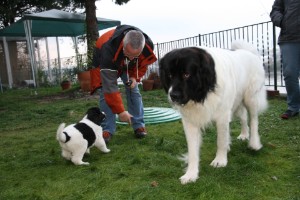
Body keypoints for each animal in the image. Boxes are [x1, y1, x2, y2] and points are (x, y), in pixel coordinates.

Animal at [158, 40, 268, 184]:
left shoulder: (222, 116)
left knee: (254, 119)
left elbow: (221, 140)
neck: (203, 91)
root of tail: (248, 51)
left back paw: (254, 143)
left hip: (250, 97)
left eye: (186, 74)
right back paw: (244, 134)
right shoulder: (190, 122)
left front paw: (220, 160)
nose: (173, 96)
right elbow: (192, 150)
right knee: (243, 117)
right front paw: (191, 174)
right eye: (169, 75)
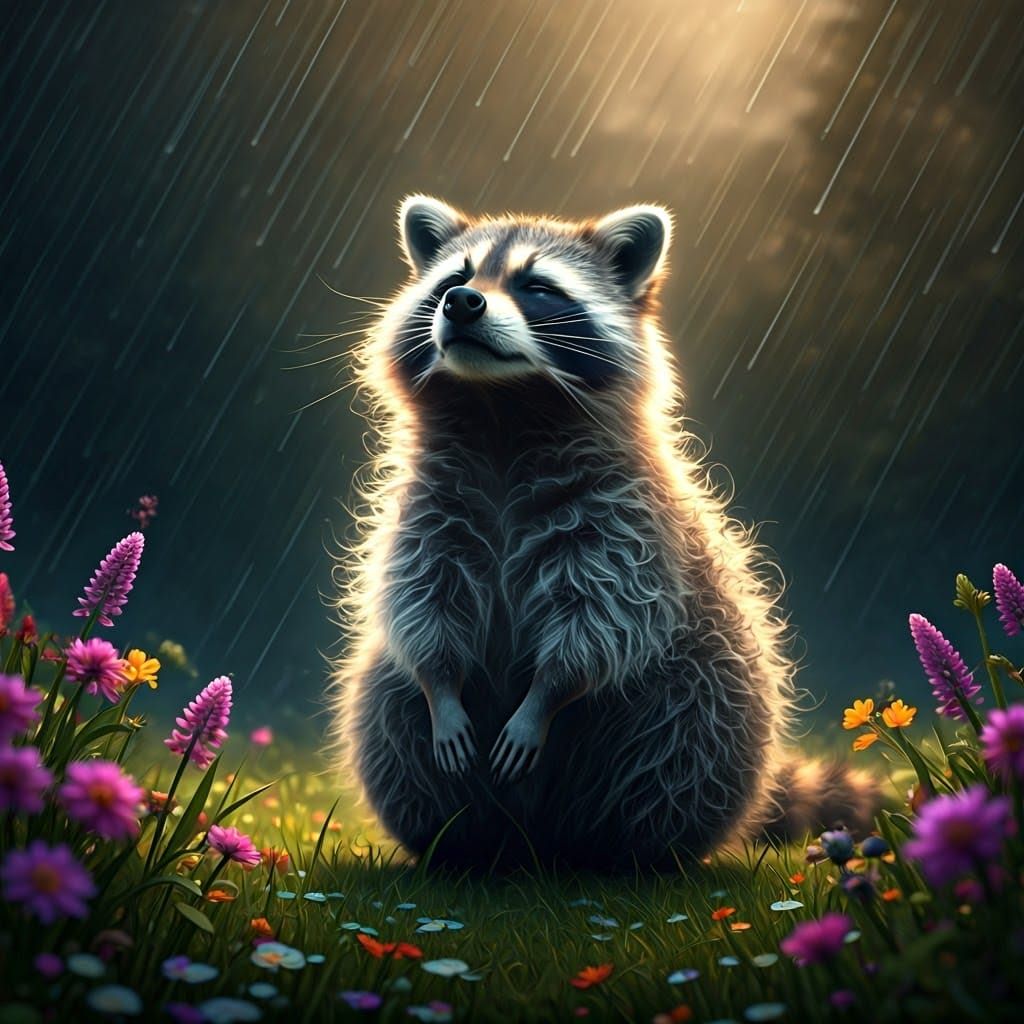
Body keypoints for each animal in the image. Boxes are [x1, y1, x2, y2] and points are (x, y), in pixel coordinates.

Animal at [329, 196, 877, 873]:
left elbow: (601, 622)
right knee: (387, 712)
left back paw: (631, 852)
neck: (502, 412)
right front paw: (441, 687)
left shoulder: (623, 518)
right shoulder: (430, 509)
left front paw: (544, 696)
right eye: (454, 279)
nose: (462, 303)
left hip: (711, 694)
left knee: (681, 738)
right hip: (399, 724)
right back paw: (461, 847)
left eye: (537, 287)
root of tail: (540, 845)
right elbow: (421, 604)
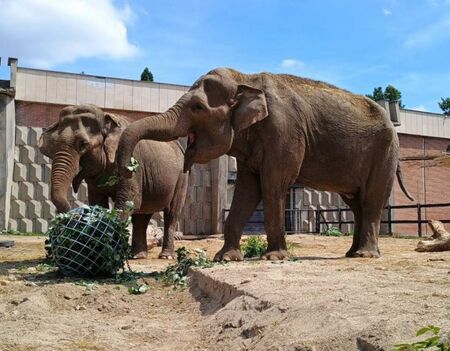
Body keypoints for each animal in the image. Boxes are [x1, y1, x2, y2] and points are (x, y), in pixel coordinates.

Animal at [37, 104, 188, 258]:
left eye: (83, 144)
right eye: (54, 145)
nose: (72, 216)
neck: (106, 117)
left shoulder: (132, 161)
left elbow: (126, 201)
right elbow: (98, 202)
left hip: (181, 177)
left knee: (171, 213)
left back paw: (166, 256)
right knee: (142, 215)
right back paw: (137, 256)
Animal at [115, 69, 412, 262]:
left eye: (198, 107)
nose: (129, 166)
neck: (246, 80)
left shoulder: (283, 132)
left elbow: (273, 185)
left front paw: (274, 257)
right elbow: (247, 190)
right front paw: (225, 258)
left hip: (385, 151)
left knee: (372, 198)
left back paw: (365, 254)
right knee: (356, 201)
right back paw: (351, 254)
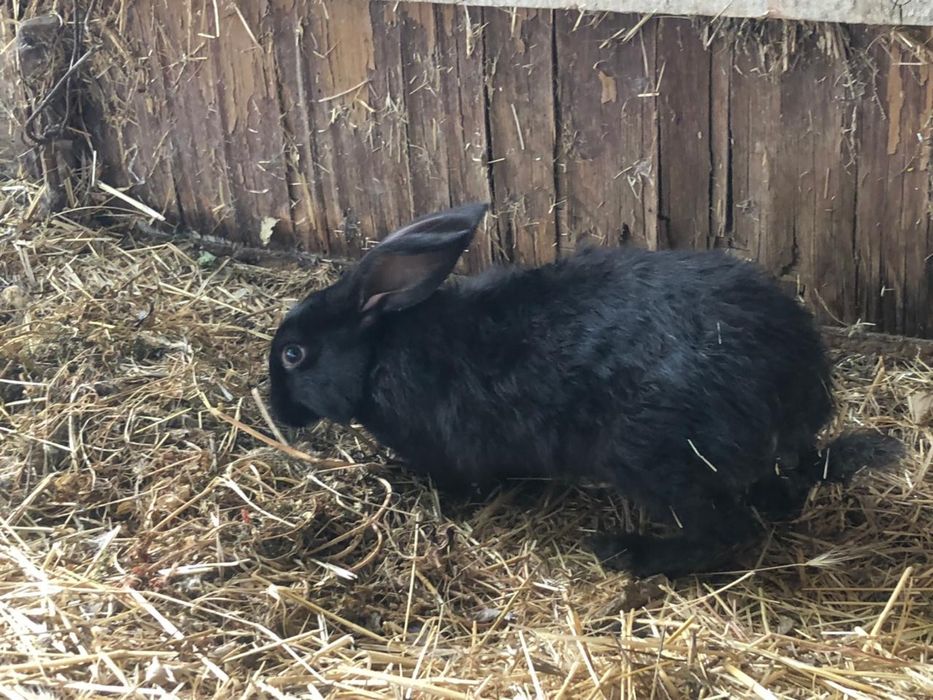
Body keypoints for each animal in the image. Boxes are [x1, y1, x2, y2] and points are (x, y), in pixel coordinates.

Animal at [268, 202, 902, 578]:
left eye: (294, 355)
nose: (278, 411)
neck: (377, 355)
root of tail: (796, 389)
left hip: (654, 461)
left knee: (723, 533)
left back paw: (628, 552)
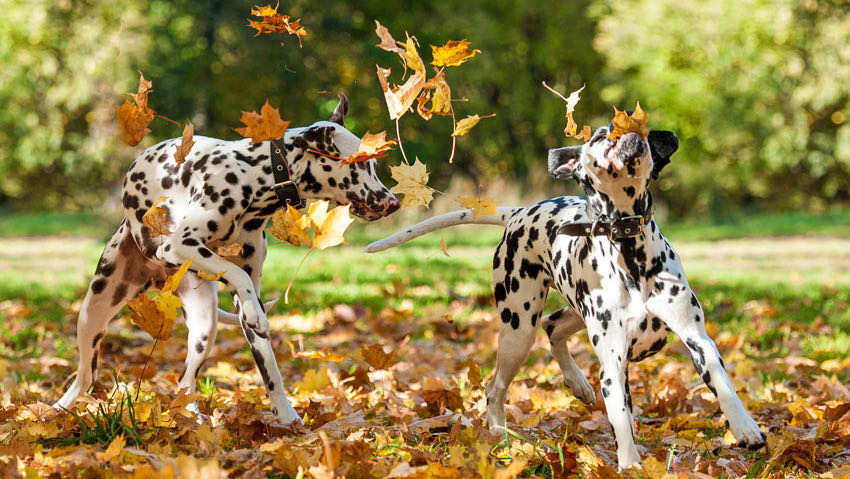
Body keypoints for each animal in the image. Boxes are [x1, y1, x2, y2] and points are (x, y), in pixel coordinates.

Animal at [54, 94, 400, 424]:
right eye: (360, 165)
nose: (394, 203)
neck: (258, 176)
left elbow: (269, 365)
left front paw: (288, 418)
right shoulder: (179, 246)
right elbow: (236, 273)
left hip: (204, 327)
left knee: (185, 381)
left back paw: (192, 419)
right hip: (94, 311)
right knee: (85, 377)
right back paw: (57, 410)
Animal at [368, 122, 764, 466]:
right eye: (601, 135)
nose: (623, 130)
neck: (629, 250)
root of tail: (519, 211)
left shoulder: (697, 339)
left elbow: (723, 385)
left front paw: (745, 427)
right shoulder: (613, 364)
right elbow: (621, 421)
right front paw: (630, 465)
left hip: (572, 312)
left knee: (552, 326)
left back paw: (576, 384)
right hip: (518, 327)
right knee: (497, 386)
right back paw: (500, 437)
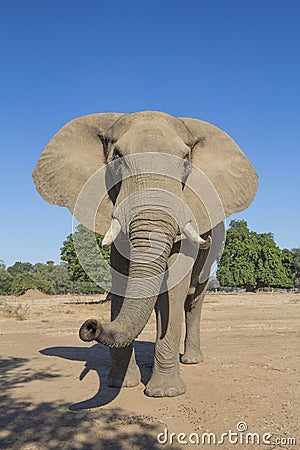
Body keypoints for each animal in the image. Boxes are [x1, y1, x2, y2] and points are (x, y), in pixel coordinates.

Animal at [32, 110, 258, 398]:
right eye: (117, 158)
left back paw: (192, 360)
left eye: (186, 163)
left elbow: (174, 289)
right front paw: (122, 384)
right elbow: (120, 281)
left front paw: (165, 393)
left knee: (193, 300)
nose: (90, 325)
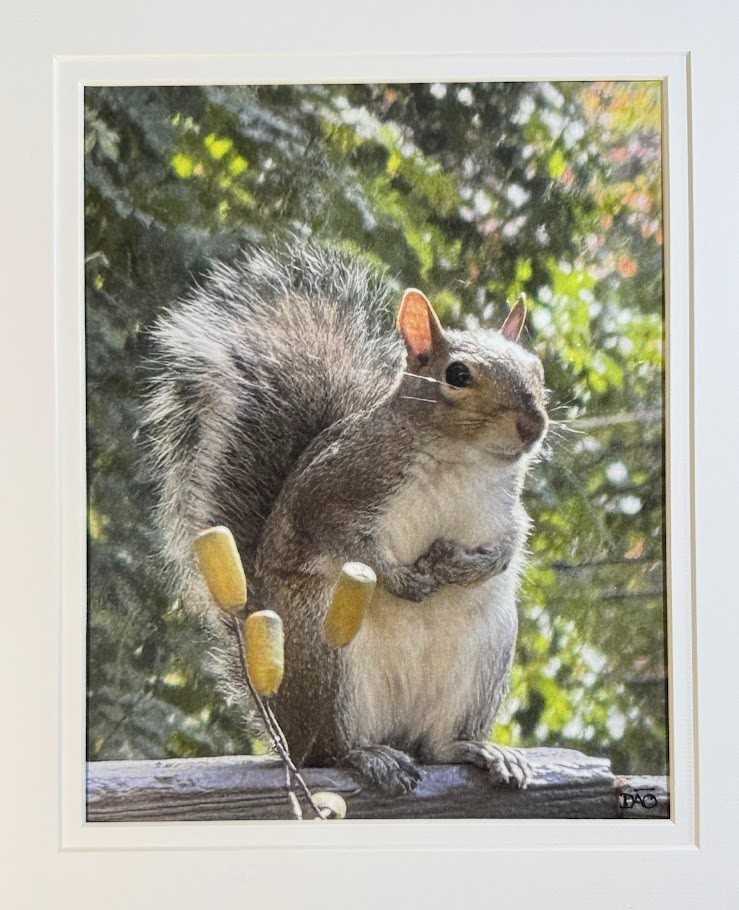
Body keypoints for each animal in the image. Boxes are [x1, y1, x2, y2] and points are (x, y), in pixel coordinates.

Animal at [145, 241, 549, 795]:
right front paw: (401, 579)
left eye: (538, 368)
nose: (534, 425)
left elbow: (514, 540)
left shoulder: (506, 509)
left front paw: (476, 565)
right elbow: (341, 535)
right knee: (333, 750)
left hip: (485, 656)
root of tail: (287, 731)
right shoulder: (336, 485)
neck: (464, 462)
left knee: (440, 746)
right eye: (458, 375)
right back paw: (371, 757)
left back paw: (481, 749)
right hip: (325, 652)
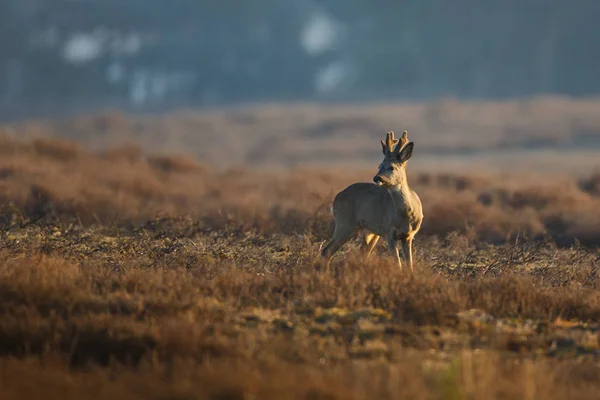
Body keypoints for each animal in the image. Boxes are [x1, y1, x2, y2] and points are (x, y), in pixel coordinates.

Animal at [322, 131, 424, 276]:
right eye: (379, 166)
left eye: (392, 167)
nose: (377, 178)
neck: (405, 215)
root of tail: (336, 198)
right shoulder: (389, 231)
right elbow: (397, 263)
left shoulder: (409, 236)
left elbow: (410, 264)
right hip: (346, 223)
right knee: (327, 251)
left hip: (369, 231)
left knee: (362, 253)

§ Task to complete
Omit the pictures. Write out exactly the lines from the one containing "right eye: (117, 158)" through the last line of the entries, both of them included.

§ Output below
right eye: (117, 158)
left back paw: (192, 360)
left eye: (186, 163)
left elbow: (174, 289)
right front paw: (122, 384)
right elbow: (120, 281)
left front paw: (165, 393)
left knee: (193, 300)
nose: (90, 325)
Body keypoints for each animal in the image. Boxes are [x1, y1, x2, y2] and points are (x, y), in pixel coordinates.

Animal at [145, 241, 549, 795]:
right front paw: (401, 579)
left eye: (538, 368)
nose: (534, 425)
left elbow: (514, 540)
left shoulder: (506, 509)
left front paw: (476, 565)
right elbow: (341, 535)
right knee: (333, 750)
left hip: (485, 656)
root of tail: (287, 731)
right shoulder: (336, 485)
neck: (464, 462)
left knee: (440, 746)
right eye: (458, 375)
right back paw: (371, 757)
left back paw: (481, 749)
right hip: (325, 652)
Body keypoints for each animal in the image. Boxes are [x1, y1, x2, y2] and points are (x, y), in pixel coordinates.

Animal at [322, 131, 424, 276]:
right eye: (379, 166)
left eye: (392, 167)
nose: (377, 178)
neck: (405, 215)
root of tail: (336, 198)
right shoulder: (389, 231)
right elbow: (397, 263)
left shoulder: (409, 236)
left elbow: (410, 264)
right hip: (346, 223)
right knee: (327, 251)
left hip: (369, 231)
left knee: (362, 253)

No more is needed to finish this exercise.